Por un momento acaricio la idea de intentarlo, pese a todo, de forzarle a que me dispare y cambiar así los acontecimientos. Pero ¿lo haría realmente, o mi muerte tendría lugar con la suficiente discreción como para pasar desapercibida? Con una facilidad que me sorprende a mí mismo, me declaro derrotado, me llamo cobarde y permanezco inmóvil mientras frente a mí la conversación se arrastra hacia su final.

–Sí –dice el salvaje sentado a la mesa–. Mi máquina del tiempo no es un artefacto probabilístico, sino determinista: y ese determinismo no está oculto tras la capa protectora de un horizonte de sucesos. Eso convierte a cualquier universo en el que ella esté en un universo determinista. En ese universo, este mismo, no puede haber cambios en la realidad, esta está fijada y es única, en cierto modo, todo el universo se ha convertido en una singularidad, y al igual que la original está desnuda: el resto de los universos pueden contemplarla. Si yo no les recuerdo a ustedes en mi pasado es porque ustedes nunca estuvieron en él; si yo recuerdo haberme desplazado en el tiempo para apartar a mis versiones más jóvenes de su camino es porque eso ya ha ocurrido.

–No…

–Sí. Curioso. Me preguntaba qué sentiría al contárselo. Qué experimentaría al ver la cara del primero de ustedes al que se lo dijese –bufa apenas–. La verdad es que es decepcionante. La anticipación arruina el placer cuando llega el momento, ¿verdad?

–No… –articula de nuevo el agente, tratando desesperadamente de no creerle, incapaz de hacerlo. Un universo determinista, infectando a los de su alrededor como un tumor, convirtiéndose en el vórtice de una infección que destruiría para siempre a la ATP. Porque, ¿qué sentido tiene una agencia que se dedica a velar por el correcto desarrollo de los acontecimientos si estos solo pueden desarrollarse de una única manera?

–Váyase. Esto ya no tiene sentido. Volveremos a vernos, pero hoy no estoy de humor.

El agente he hace caso y, como una marioneta cuyos hilos manejara él, se levanta de la mesa y se va. Le veo abandonar el local, tratando de fingir aplomo, seguridad, pero apenas es una farsa mal ensayada. Sé que volverá a su cabina y dudará mucho tiempo antes de pulsar el botón que le devolverá al distante futuro donde la ATP tiene sus cuarteles.

Me doy cuenta en ese momento de que los dos hombres que me sujetaban han desaparecido, de que, ahora que ya nada puedo hacer, tengo el camino libre. ¿Qué hago? ¿Sigo aquí, me voy? Camino hacia la mesa. Él me ve llegar y al principio no comprende. Luego asiente.

–Buen disfraz –dice–. ¿Cuánto ha oído?

–Todo.

–Claro. Todo. ¿Y no ha intentado intervenir? ¿No ha tratado de hacer que esta vez la conversación fuera distinta a como recordaba, de demostrar que me equivocaba?

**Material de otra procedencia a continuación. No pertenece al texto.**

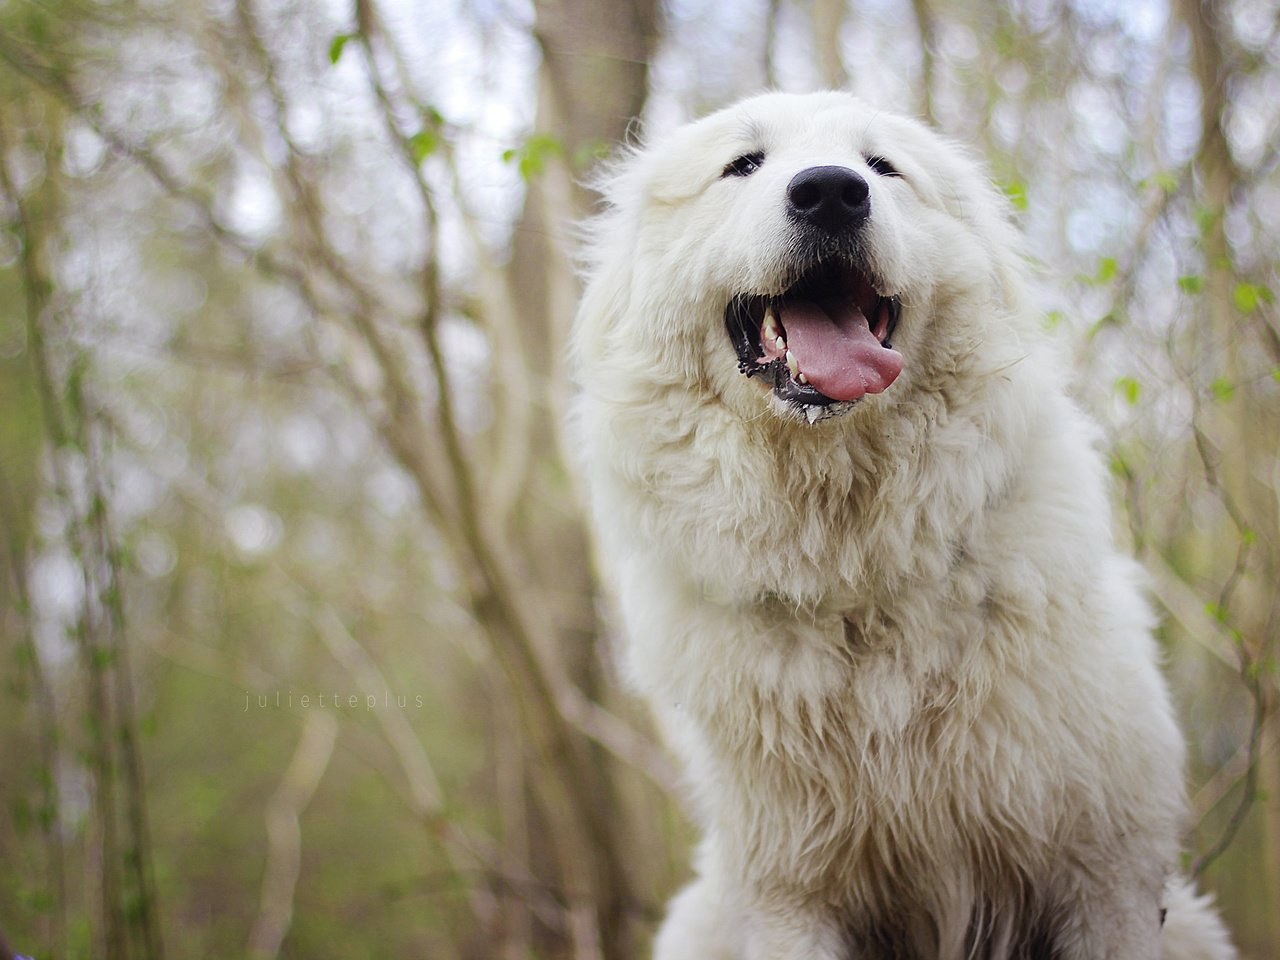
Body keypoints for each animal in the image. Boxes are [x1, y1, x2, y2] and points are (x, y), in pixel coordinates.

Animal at [570, 92, 1228, 960]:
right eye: (742, 164)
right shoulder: (792, 900)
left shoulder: (1107, 876)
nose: (830, 192)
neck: (856, 572)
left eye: (881, 168)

–Sí, lo he hecho, pero usted me ha detenido.

–Por supuesto. No podría haber sido de otro modo. ¿Se ha convencido entonces?

–No –pero la palabra sale de mis labios sin convicción. Sé que la próxima vez que nos veamos (la primera que él me vea, la tercera que le vea yo) será peor aún. Me enfrentaré a él solo porque considero que es mi deber, pero sabiendo de antemano que estoy condenado al fracaso, que en este universo determinista que su máquina ha construido no hay posibilidad de cambios, que si él no recuerda haber sido vencido por mí, yo no puedo haberle vencido en su pasado, aunque este sea mi futuro.

El salvaje me mira, y asiente en un gesto de comprensión. Ambos estamos condenados a repetir una y otra vez el mismo baile prefijado de antemano. Nada puede cambiar eso.

–Verá –me dice–. Puede que en otras partes Dios juegue a los dados. Pero aquí lo hace con dados cargados.

Y dentro de poco, pienso una última vez, en todas partes.

Publicado originalmente en 2001, nº6 (setiembre/octubre de 2002).
Recogido posteriormente en Callejones sin salida (Berenice, 2005).